I joined Justworks as Head of Product a few months ago. I’d previously been at Etsy, where I worked for almost four years, building out various teams and lines of businesses. Leaving was a difficult decision, not because I was attached to the work per se, but because I was attached to my team.
When I first joined Etsy, we were putting together a team to build a new payment system for the marketplace. For 3 years the Payments team worked together very closely, quickly expanding in scope and size. The product needed to work flawlessly – there isn’t room for error when you’re handling people’s money. For that to happen, we had to build a cross-functional team that checked their egos - doing whatever it took to get the job done even if it wasn’t in their job description - and also generate a tremendous amount of trust amongst us.
The months leading up to launch were some of the happiest of my career. Leaving Etsy, and the Payments team in particular, was a difficult decision, but I knew I wanted to recreate to that feeling of a close-knit team, working on high-stakes, complex, and valuable work. That's where Justworks comes in.
Want to get to know more of the Justworks team? We spoke with Coral Edwards, our head of marketing, here.
Joining Justworks was about 2 things:
The core team
The opportunity ahead
Isaac Oates, Justworks’ founder, and I worked closely on the Payments team at Etsy, and I admired his leadership style. What’s most important to him for a team is “everyone in position” - everyone doing their part, with clear responsibilities, but respecting the work each person contributes to the greater goal.
Isaac’s view of “product” matches mine, which is to say that the entire end-to-end experience - everything from physical brand assets, application UI, performance, customer support, pricing, account management, vendor management, and operations - is what truly makes up a product. Product development isn’t just about your web app, it’s about building an identity.
What’s more, every person at the company has something to learn from the other, and no one person is more important than the overall team or our customers. Silos create not only inefficiencies, but barriers to empathy and trust.
The benefits, HR and payroll space is also tremendously complex and exciting. The product we build has the ability to power companies, but also make CEOs, CFOs, and COOs better at their jobs.
When I started working at Justworks, Isaac had been acting as both the head of Engineering and the head of Product, but knew it was time to bring in leaders for both those functions as the size of the company and customerbase continued growing quickly. Anyone joining a startup as the first “product person,” where the founder was previously acting in this capacity, knows this can be nerve-wracking. Amongst other anxieties that come with leaving a secure job for a startup, you have to grapple with how the team will handle a new leader. Will the transition be a smooth one? Of course, the second question is “of all the possible options, what should we work on?”
I knew, though, that the only way we could even begin to tackle the second question, was if we had a trusting and jelled team - so, managing that transition was critical. We needed to loosen our reliance on our founder.

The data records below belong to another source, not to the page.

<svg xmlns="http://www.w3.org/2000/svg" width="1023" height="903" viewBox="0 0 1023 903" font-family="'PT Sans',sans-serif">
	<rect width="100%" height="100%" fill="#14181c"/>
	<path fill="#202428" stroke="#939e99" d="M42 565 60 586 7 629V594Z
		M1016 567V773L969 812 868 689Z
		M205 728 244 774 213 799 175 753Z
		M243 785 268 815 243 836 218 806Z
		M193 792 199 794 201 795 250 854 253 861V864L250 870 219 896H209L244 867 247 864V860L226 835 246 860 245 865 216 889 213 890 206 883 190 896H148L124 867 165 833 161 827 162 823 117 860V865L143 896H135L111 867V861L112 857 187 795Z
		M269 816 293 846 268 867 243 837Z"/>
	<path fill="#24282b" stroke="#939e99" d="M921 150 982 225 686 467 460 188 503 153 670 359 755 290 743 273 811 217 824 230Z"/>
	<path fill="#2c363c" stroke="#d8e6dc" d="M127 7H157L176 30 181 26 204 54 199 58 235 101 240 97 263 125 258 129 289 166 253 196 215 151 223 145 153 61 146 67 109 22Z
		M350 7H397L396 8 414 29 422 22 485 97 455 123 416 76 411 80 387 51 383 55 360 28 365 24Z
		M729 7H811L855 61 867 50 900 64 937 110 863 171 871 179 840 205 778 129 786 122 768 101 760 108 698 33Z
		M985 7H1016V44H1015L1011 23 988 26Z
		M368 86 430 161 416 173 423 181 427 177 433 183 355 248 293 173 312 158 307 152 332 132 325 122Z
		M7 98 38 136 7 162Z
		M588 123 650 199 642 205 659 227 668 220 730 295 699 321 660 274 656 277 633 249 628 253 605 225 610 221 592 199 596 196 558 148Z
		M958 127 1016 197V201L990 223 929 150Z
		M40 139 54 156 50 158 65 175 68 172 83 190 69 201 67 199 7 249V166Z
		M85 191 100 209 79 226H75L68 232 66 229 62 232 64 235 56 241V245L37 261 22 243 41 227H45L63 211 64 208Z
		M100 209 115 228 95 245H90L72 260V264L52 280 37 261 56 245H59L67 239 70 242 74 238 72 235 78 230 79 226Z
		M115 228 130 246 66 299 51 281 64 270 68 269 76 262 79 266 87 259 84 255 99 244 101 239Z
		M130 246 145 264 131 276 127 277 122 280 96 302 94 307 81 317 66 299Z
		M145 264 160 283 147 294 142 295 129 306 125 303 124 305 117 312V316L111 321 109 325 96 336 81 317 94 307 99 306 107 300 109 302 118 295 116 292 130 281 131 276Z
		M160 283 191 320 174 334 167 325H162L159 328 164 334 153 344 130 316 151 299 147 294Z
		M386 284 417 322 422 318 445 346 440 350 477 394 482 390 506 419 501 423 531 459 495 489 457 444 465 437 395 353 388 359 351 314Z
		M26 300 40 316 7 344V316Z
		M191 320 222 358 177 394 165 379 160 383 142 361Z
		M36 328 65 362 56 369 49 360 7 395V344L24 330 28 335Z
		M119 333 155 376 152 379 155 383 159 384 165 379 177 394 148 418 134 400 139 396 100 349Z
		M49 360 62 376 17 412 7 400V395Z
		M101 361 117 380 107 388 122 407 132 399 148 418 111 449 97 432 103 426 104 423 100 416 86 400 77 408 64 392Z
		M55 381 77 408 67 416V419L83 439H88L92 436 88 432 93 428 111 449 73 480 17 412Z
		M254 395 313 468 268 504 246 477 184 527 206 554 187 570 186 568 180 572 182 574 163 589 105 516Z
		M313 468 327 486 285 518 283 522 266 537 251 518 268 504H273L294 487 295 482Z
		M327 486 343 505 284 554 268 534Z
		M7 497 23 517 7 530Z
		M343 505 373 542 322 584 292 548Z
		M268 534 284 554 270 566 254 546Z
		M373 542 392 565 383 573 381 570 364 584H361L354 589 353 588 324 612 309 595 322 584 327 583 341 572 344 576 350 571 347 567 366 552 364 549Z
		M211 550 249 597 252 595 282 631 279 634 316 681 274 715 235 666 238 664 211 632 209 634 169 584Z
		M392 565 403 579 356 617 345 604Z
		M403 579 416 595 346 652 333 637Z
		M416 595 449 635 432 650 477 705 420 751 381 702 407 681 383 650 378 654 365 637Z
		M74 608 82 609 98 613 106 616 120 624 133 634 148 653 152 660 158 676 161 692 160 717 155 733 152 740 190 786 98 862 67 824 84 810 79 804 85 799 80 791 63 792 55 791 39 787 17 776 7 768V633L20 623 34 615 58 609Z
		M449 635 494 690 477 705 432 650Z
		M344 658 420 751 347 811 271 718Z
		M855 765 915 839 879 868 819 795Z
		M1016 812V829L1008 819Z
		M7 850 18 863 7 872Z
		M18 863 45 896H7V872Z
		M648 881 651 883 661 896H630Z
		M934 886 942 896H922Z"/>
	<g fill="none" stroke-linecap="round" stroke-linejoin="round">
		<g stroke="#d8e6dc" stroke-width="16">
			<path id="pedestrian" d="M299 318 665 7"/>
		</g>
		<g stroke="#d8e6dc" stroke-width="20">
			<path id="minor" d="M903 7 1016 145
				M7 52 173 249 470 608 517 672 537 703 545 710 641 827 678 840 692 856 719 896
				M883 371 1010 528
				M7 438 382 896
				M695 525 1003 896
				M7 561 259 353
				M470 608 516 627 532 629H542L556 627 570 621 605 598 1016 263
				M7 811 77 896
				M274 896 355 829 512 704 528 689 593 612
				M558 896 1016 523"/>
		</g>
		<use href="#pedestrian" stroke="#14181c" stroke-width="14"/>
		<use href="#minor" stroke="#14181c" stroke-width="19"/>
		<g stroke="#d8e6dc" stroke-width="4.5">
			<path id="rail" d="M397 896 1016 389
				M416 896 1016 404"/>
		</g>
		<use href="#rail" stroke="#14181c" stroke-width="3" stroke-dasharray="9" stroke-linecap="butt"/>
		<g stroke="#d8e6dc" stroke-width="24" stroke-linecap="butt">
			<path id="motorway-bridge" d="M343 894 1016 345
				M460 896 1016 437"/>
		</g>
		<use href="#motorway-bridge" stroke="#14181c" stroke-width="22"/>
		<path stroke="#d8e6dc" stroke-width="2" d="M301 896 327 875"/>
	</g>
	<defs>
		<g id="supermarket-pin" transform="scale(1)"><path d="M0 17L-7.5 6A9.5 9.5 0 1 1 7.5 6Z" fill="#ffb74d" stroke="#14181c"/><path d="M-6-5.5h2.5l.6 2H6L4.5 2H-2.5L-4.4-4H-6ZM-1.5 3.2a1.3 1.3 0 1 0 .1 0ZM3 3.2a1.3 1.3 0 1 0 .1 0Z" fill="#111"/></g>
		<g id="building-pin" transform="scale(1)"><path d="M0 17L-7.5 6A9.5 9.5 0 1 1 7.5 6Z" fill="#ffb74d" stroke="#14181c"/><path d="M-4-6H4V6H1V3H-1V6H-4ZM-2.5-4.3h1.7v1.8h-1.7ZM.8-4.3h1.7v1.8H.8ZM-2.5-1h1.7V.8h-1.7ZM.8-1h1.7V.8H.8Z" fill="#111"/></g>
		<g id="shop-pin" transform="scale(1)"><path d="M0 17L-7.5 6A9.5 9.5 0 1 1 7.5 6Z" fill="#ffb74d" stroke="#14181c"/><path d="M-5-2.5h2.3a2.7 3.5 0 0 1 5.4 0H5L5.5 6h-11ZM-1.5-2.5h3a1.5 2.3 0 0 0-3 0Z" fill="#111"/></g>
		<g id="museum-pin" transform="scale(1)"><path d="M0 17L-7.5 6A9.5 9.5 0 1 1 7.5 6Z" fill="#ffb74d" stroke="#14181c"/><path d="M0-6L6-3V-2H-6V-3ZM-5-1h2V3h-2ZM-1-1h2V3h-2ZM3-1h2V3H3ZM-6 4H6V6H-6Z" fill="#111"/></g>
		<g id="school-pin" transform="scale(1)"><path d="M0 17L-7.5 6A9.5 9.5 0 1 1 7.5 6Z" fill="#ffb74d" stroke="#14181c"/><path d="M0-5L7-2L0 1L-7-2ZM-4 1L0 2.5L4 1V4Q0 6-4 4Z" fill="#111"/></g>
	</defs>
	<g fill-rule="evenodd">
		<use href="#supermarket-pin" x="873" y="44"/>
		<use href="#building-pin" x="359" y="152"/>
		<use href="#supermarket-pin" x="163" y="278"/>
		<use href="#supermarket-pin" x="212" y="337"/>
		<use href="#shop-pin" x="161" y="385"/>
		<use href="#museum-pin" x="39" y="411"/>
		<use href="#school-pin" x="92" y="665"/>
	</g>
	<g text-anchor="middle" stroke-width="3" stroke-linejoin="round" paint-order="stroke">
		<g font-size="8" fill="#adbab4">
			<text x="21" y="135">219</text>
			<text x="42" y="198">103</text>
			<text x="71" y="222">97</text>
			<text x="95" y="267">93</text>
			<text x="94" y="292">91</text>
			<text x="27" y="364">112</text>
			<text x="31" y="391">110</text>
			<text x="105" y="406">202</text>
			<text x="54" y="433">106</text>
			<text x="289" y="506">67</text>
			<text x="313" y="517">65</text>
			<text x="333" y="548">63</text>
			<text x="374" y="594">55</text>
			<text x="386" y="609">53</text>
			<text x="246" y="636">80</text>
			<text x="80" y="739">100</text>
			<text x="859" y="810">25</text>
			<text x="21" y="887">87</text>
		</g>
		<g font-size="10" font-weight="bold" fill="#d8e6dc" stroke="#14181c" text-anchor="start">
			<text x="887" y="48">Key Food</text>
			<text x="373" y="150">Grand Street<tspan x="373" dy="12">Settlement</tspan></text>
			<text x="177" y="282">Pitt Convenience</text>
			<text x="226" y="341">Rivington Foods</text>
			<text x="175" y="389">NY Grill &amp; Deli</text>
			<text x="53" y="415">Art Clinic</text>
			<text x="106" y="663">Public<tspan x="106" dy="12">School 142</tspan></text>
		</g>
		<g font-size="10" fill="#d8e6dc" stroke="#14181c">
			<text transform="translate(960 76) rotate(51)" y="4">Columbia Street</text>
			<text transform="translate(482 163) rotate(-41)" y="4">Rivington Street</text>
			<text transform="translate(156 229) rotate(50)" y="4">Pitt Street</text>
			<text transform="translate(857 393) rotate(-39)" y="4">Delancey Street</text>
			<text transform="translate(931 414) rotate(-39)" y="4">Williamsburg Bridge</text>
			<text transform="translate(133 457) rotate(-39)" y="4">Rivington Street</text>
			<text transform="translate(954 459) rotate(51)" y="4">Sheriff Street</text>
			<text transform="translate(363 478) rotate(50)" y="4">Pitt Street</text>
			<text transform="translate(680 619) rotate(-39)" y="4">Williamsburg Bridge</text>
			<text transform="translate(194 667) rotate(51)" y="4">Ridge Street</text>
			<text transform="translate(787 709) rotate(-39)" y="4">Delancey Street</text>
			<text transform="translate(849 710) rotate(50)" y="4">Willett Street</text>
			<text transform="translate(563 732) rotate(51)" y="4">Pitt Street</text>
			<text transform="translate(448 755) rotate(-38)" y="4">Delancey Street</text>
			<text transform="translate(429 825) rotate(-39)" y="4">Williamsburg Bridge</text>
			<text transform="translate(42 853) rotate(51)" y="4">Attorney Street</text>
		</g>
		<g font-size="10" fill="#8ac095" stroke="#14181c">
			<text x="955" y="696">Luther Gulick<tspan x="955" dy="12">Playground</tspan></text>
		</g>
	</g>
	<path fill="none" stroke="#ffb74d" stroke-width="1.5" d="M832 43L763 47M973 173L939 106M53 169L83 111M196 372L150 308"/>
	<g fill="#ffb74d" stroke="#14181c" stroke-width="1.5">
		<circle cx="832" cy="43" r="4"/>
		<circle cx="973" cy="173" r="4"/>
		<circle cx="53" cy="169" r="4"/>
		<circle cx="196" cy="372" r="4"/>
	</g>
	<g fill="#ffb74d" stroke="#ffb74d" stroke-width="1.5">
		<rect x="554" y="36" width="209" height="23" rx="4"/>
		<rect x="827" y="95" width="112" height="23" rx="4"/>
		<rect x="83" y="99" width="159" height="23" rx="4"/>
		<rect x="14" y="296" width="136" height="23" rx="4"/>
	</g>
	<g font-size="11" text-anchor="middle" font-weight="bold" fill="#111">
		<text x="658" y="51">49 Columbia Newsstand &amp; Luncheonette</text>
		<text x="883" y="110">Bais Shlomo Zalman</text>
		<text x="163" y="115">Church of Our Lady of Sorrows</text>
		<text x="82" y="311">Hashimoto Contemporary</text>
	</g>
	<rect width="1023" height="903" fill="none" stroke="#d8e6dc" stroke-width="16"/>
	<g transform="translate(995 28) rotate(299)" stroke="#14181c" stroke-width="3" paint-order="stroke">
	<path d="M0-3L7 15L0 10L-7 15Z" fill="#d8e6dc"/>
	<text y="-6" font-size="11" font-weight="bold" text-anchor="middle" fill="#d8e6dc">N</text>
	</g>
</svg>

For that to happen, here are the three areas where I focused most heavily for my first six weeks.
Getting to know the personalities on the engineering team. We did a week-long off-site as soon as I started, and set out small goals for the week so we could celebrate some launches together and get to know our working styles. Mostly, the week served as a way to smooth out the transition to having a product lead, but in a low pressure environment. Communication is critical to building trust, and spending time in close quarters allowed us to feel each other’s styles, and then develop the ability to critique and speak our minds openly and constructively.
Creating a set of guiding principles as guardrails. When you’re in fast growth mode, its easy to fall into the trap of getting something launched quickly and telling yourself you’ll revisit it later for those extra features. Probably not gonna happen though. But how do you know what should be in the V2 versus the V1, especially when you’re dealing with more blue sky features? We created a set of guiding principles for the product, that are aligned to our brand and our core customer. The principles help us ask, as we face scope creep, is this in or out? If it doesn’t squarely fall under one of the four product principles, it’s in V2 - to be revisited after launch, and then probably cut entirely. Every single member of the team should be openly calling out when we’re talking about features or tasks that aren’t true to our principles. Product principles allow designers and developers to answer their own questions about a feature, and we loosened our reliance on our CEO and our own customers to answer questions about our product.
Creating small working teams, with very clear responsibilities and assignments. When I arrived, there were a few very large projects in the pipeline, with almost the entire development team working together on each one. It meant some areas of the Justworks product were underserved, and that some talent was being under-utilized. It also made clear responsibilities harder to discern - which then meant tickets or tasks could fall through the cracks. It was clear that there was opportunity for more than one project or feature to be developed at once, without necessarily sacrificing time to launch because each team member would feel, in fact, more ownership over their features. With tighter, smaller teams and a few individuals having clear ownership over projects, we were able to launch 3 features in quick succession that had been on backlog for a while. This framework will set the foundation for scaling the product development organization into teams (or “pods”) autonomously owning clearly set domains areas
With a few wins under our belt, and confidence that our team is starting to jell, it’s been easier to define our roadmap – and do so as a team. With communication, trust, and ownership, we have a solid foundation on which to continue to develop our product.